TRY IT:
Your answer is the line containing "(401, 378) = (424, 351): white" plus every line after it to the end of the data below, transcribed exactly and with nothing else.

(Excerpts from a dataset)

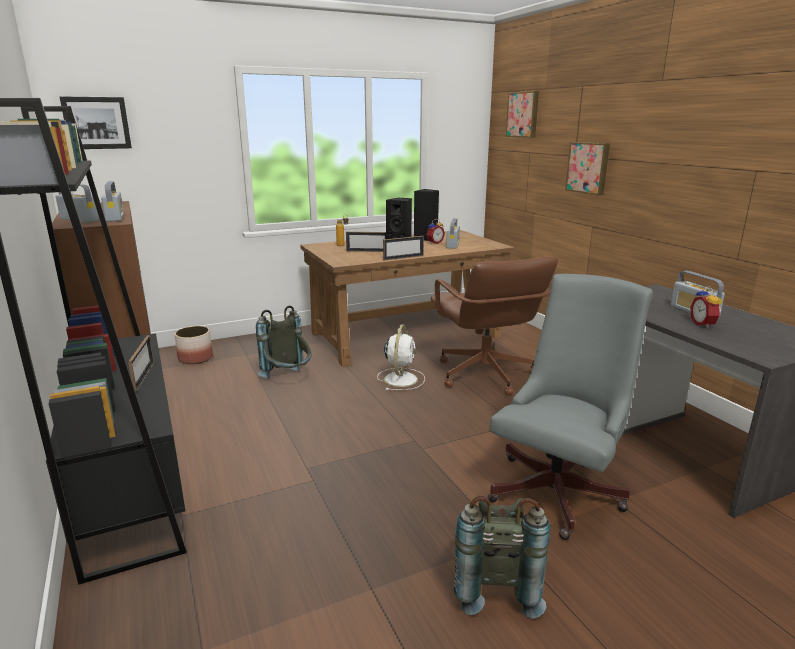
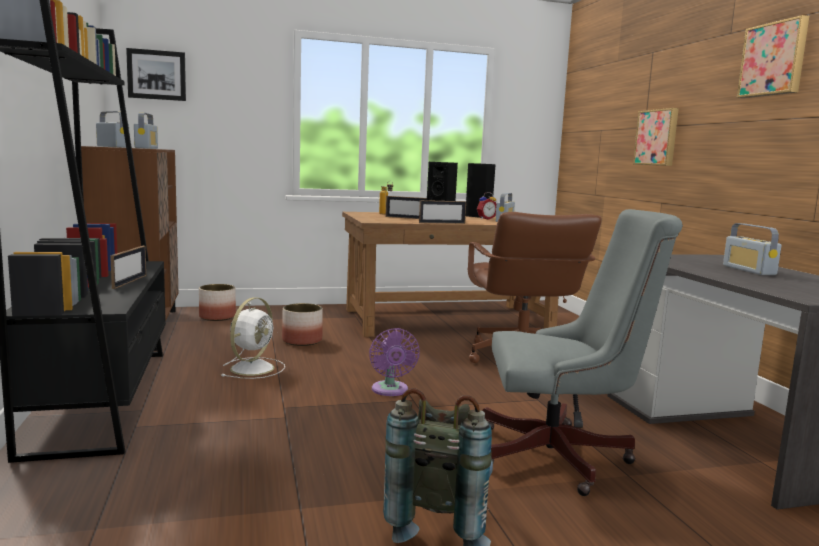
camera: 10 degrees right, 10 degrees down
(288, 379) = (302, 341): grey backpack -> planter
(391, 432) = (390, 391): none -> purple fan
(401, 378) = (424, 351): white fan -> white fan (253, 368)
(523, 114) = (595, 90): picture -> picture (774, 59)
(559, 489) = (562, 457): grey office chair -> grey office chair turned 45 degrees clockwise
(704, 324) = (752, 277): alarm clock -> none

EXERCISE RESPONSE:
(401, 378) = (424, 351): white fan -> white fan (253, 368)
(523, 114) = (595, 90): picture -> picture (774, 59)
(559, 489) = (562, 457): grey office chair -> grey office chair turned 45 degrees clockwise
(704, 324) = (752, 277): alarm clock -> none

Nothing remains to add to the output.